I should be scanning newspaper classifieds for a new job, as I was downsized this week. I should be helping my girlfriend look for her new job, as she is out of work at the end of the month. But this one time, as a Democrat who happens to be an Obama supporter, and even as one who has grown to strongly dislike the Clinton campaign, I think something needs to be said.
We need to stop harping on the deep flaws in Hillary's campaign and get back to progressive politics.
A large majority of the current commentators at DailyKos have made their way to the Obama camp. The pitched battle between Clinton and Obama has been the source of bad blood between the two sides here, which is both regrettable and understandable.
In particular, we continue to see a large volume of diaries discussing unfair attacks on Obama by the staff and surrogates of the Clinton campaign. That's fine. Let's call a spade a spade, be angry with Geraldine Ferraro (once or twice), make Mark Penn out to be the devil (as necessary), and all the rest.
But then let's get back to real progressive, grassroots politics, because complaining about the Clinton camp is not going to make it go away. Six recommended diaries about the Ferraro fiasco, even six well-written recommended diaries on the Ferraro fiasco, are four or five too many. We could be discussing the effects of the weak dollar and inflation in food prices on the pocketbooks of average Americans. We could be talking about how Bush is fighting to defend his Saddam-Al Qaida link, in the face of the results of an exhaustive investigation. We could be talking about the newest incident in the mortgage crisis, the default of a large hedge fund in the Netherlands. These issues are being pushed off the recommended diaries list because of unmitigated complaining about something we all know is bad.
No, you say. I want to help Obama. I want to talk about Obama.
Great.
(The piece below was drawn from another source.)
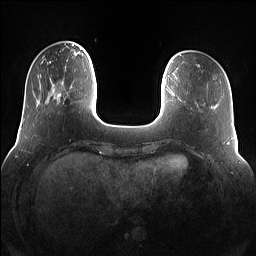
Breast MRI (dynamic contrast-enhanced), one axial slice. Position 24 of 160 along the scan axis. Dynamic contrast-enhanced series, time point 2 of 7 at this slice position (early post-contrast). 1.5 T. TE 1.4 ms, TR 5 ms. 1.2 mm slice thickness. 256 × 256 image matrix, field of view 360 × 360 mm. Female patient.
Annotated regions visible in this slice (semi-automatically segmented with operator editing):
- enhancing-tissue mask used for the functional tumour volume (all voxels passing the contrast-enhancement thresholds inside the analysis volume; usually the tumour): box from (x=54, y=69) to (x=76, y=104) px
Let's really help Obama.
Give money to the Obama campaign.
Help get voters registered before the March 24 deadline in Pennsylvania.
Make sure your state and local Democratic representatives know who you, as a concerned constituent, would like them to support as superdelegates in August.
E-mail your friends and family to explain to them why you support the Obama campaign.
Make sure you "concern" your Republican friends about McCain's hypocritical support of lobbyists, his warmongering, his age and frailty... these are issues that all reasonable Americans can agree upon, and those Republican friends of yours just may jump on the Obama bandwagon.
But do not complain about antics from the Clinton campaign any more than is absolutely necesary. If our signal-to-noise ratio goes any lower, we will end up an echo chamber. And every second we spend talking about Hillary's noise rather than real issues is a second we are not helping elect Democrats in November.